§ **Texto proporcionado**:
El simbolismo poético se
caracterizó, básicamente, por el desborde desmesurado de la imaginación, y fue
su propósito, además, –como bien dijo Jean Moreas en el llamado Manifiesto
del Simbolismo- poner en entredicho y sobre todo en desuso “la
declamación, la falsa sensibilidad” y, claro, también “la descripción
objetiva”. Sus más notables representantes fueron Baudelaire, Verlaine y
Rimbaud, cada uno con sus propias e intransferibles particularidades, por
supuesto, pero también con una cualidad, carácter o sello, común a todos: la
capacidad o, dicho de otro modo, la virtud de impactar, de conmover, de
apasionar. Este verso de Baudelaire de seguro que nos solivianta: “Nosotros
tenemos, es verdad, naciones corrompidas”. Con patetismo y fervor estamos
dispuestos a corroborar y hacer nuestro lo dicho en este otro verso del autor
de Las Flores del Mal: “¡Oh, dolor! ¡Oh, dolor! ¡El Tiempo devora
la vida…!”. Y esta dramática y desgarrada interrogante de Rimbaud –casi un
apóstrofe- ciertamente nos produce pavor: “¿por qué no me ayuda Cristo, dando a
mi alma nobleza y libertad?”. ¿Y qué genera en nosotros este bello par de
versos de Verlaine: “Llueve en mi corazón/ como llueve en la ciudad”? Sin duda:
desolación y nostalgia. Ya lo vimos: a pesar del desborde de la
imaginación creativa, lo que lo habría llevado a tomar distancia de la realidad
circundante, de soslayarla tratando de asumir una suerte de autonomía a la que
llamaríamos autárquica, la verdad es que jamás el simbolismo se alejó del mundo
sino –como acabamos de ver en los versos transcritos- hasta se comportó como un
punzante cuestionador de la realidad misma y también de las conciencias.
El primer y más conspicuo
representante de esta corriente en el Perú, nuestro primer simbolista (como lo
llamó Enrique Carrillo[1]),
fue José María Eguren, poeta limeño, nacido el 7 de julio de
1874 y muerto el 19 de abril de 1942.
Sin embargo, a diferencia
de los poetas franceses, Eguren sí cumplió a cabalidad pero, claro, libremente
y no sometido, la receta o condición aquella de echar por la borda el tono
declamatorio y sensiblero y también el clásico prurito de describir objetos
visibles o ser “objetivo” al describirlos. Pero fue más allá. Y, así, se
comportó, sobre todo, como un creador pleno; es decir, no solo como un
diseñador de símbolos que, como sabemos, lo que únicamente hacen es sugerir o
ayudarnos a señalar objetos, digamos, de manera evocativa. En buena cuenta, su
ejercicio poético se desarrolló, pues, como el Creacionismo –Movimiento echado
a andar por Vicente Huidobro- quería: “Hacer un poema como la Naturaleza hace
un árbol”.[2]
Y, así, por ejemplo, nos habló de un curioso y pintoresco personaje al que
llamó el “duque Nuez”; de una niña solo existente en su medio infantil
imaginación, que era o portaba una enigmática lámpara azul; o de dos
monárquicos seres inubicables, de un reino onírico, enfrentados en un combate
sin objeto de disputa conocido; o, incluso, de algo a lo que los lectores
siempre hemos tratado de atribuirle significados afiebrados sin siquiera
acercarnos a lo que sería un indicio razonable de acierto, y que el poeta
nombró como “la tarda”. (Pero, hagamos un paréntesis para hablar de un
personaje “real”. ¿Recuerdan el bello y riguroso estudio de Antonio Cisneros
acerca de “El bote viejo”, el poema de Eguren? Bien. Ese bote, que “Bajo
brillante niebla, / de saladas actinias cubierto/ amaneció en la playa…”,
también es, como apunta el autor de “Agua que no has de beber”, “un personaje
mítico, situado en una atmósfera mítica”.)[3]
Así, pues, inverosímil
pero real, es la poesía de Eguren, poeta al que con frecuencia identificamos
como Peregrin, cazador de figuras, el personaje aquel, solitario, que en
el poema “mira desde las ciegas alturas”.

§ **Tu tarea**:
Enumera todos los poetas que el texto sobre el simbolismo poético señala como los representantes más notables de esa corriente.

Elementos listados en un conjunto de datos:
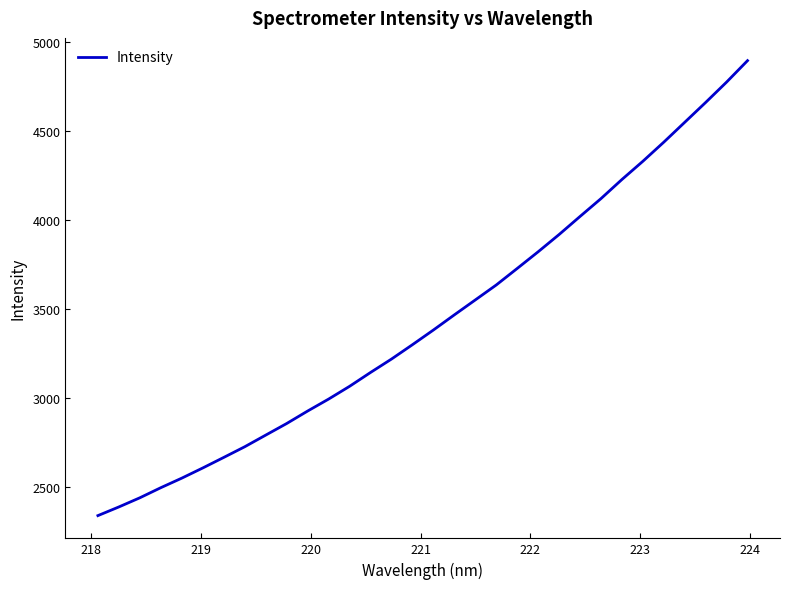

What is the minimum value shown in the chart?

2341.1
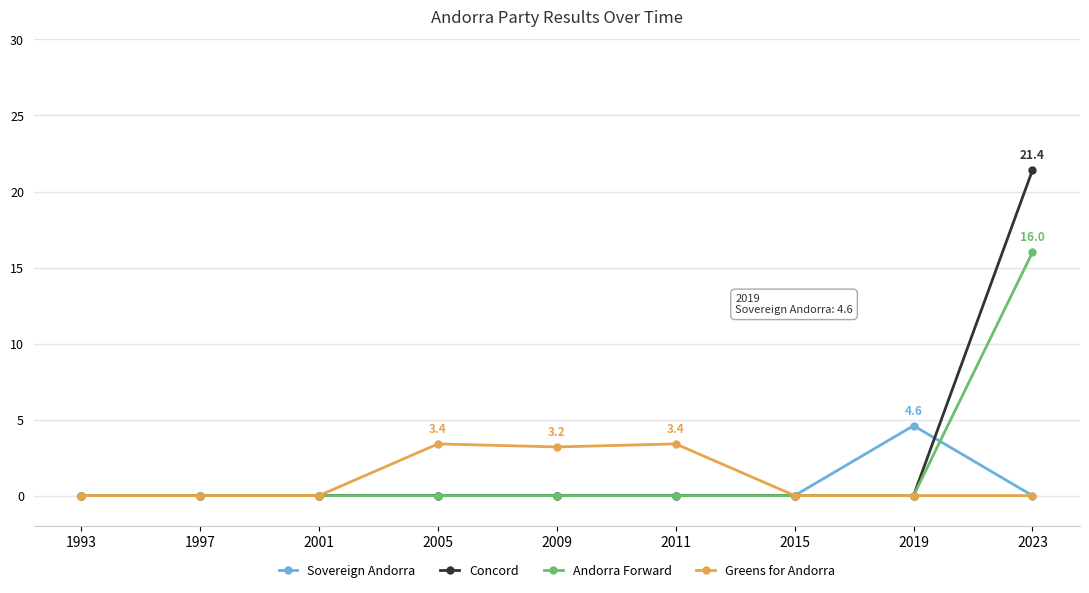

Reading left to right, list all the values displayed in this chart.

Sovereign Andorra: 0.0	0.0	0.0	0.0	0.0	0.0	0.0	4.6	0.0
Concord: 0.0	0.0	0.0	0.0	0.0	0.0	0.0	0.0	21.4
Andorra Forward: 0.0	0.0	0.0	0.0	0.0	0.0	0.0	0.0	16.0
Greens for Andorra: 0.0	0.0	0.0	3.4	3.2	3.4	0.0	0.0	0.0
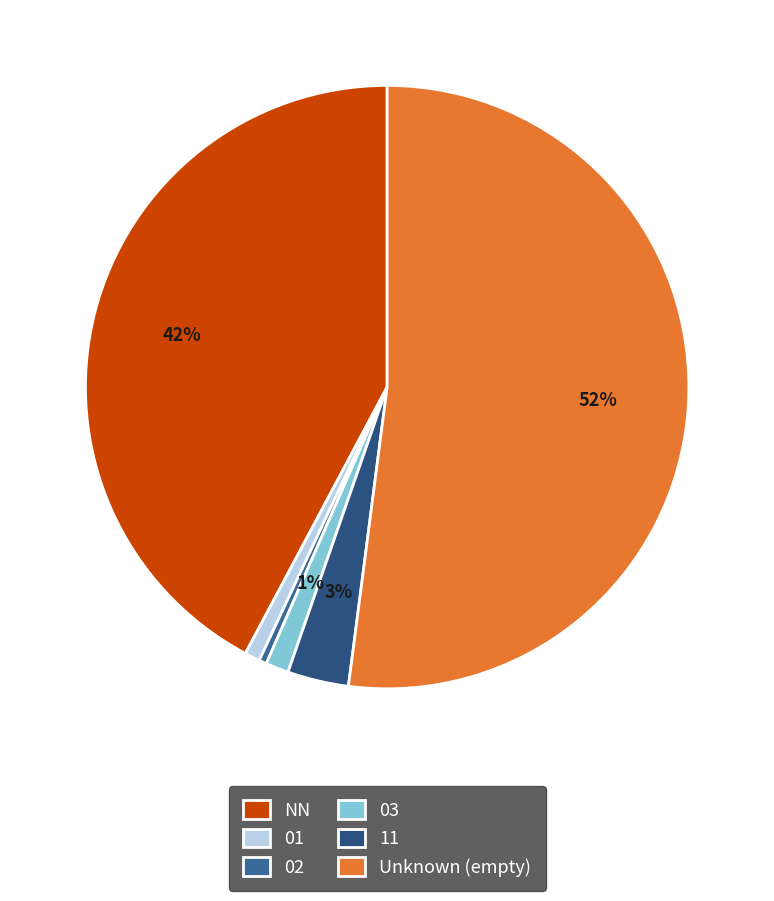

Do 01 and 03 together represent more than half of the pie?

No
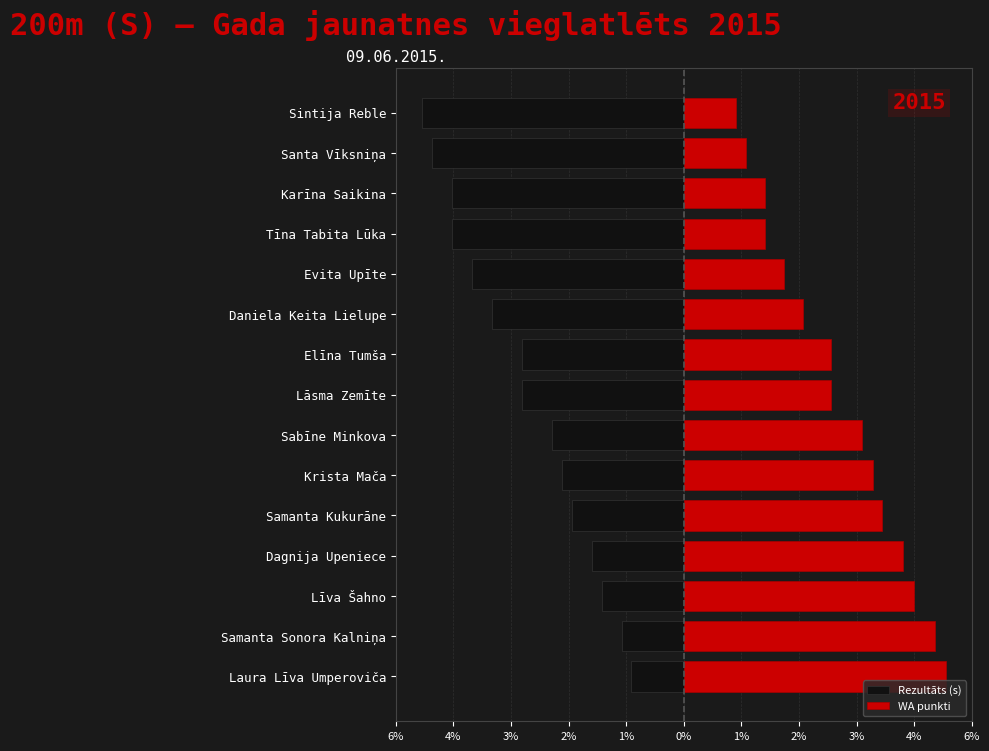

Is it true that Rezultāts (s) equals -1.8 at Dagnija Upeniece?

True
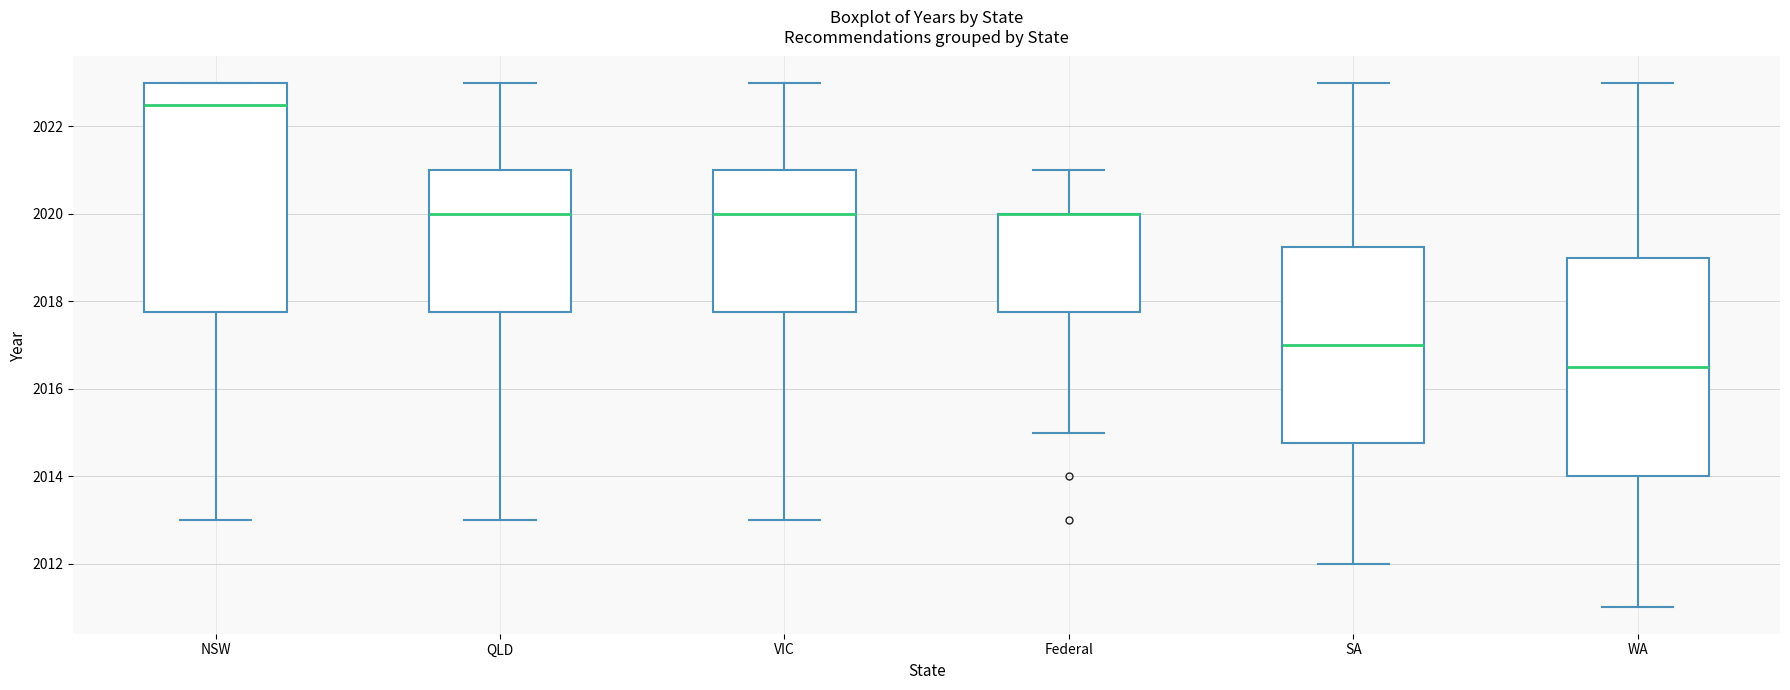

Reading left to right, transcribe this box plot: for each box, give where its median line is, the range the box spans, and where its two whiskers end, as read against the y-axis. The values are not printed on the chart, so give them approximately, as read against the axis.

NSW: median 2022.6, box 2017.8 to 2023.0, whiskers 2013.0 to 2023.0
QLD: median 2020.0, box 2017.8 to 2021.0, whiskers 2013.0 to 2023.0
VIC: median 2020.0, box 2017.8 to 2021.0, whiskers 2013.0 to 2023.0
Federal: median 2020.0 (drawn on the box's upper edge), box 2017.8 to 2020.0, whiskers 2015.0 to 2021.0
SA: median 2017.0, box 2014.8 to 2019.2, whiskers 2012.0 to 2023.0
WA: median 2016.6, box 2014.0 to 2019.0, whiskers 2011.0 to 2023.0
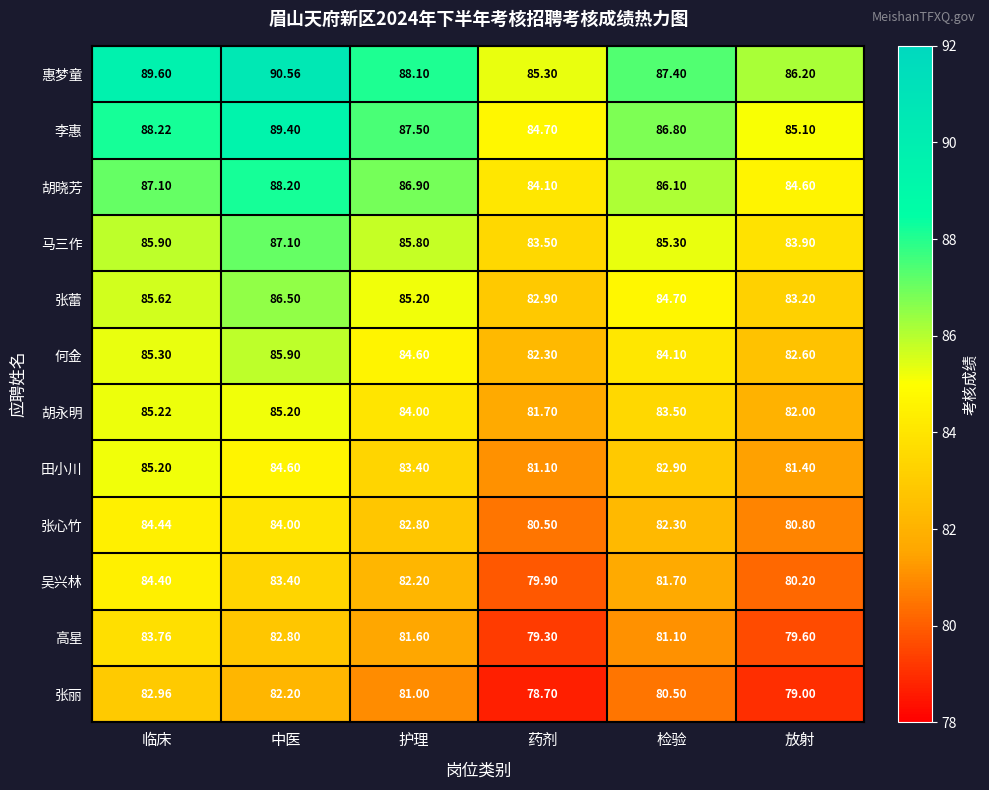

At 检验, list the series in order from smallest to largest.

张丽, 高星, 吴兴林, 张心竹, 田小川, 胡永明, 何金, 张蕾, 马三作, 胡晓芳, 李惠, 惠梦童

§ **Solución**:
Baudelaire, Verlaine y Rimbaud.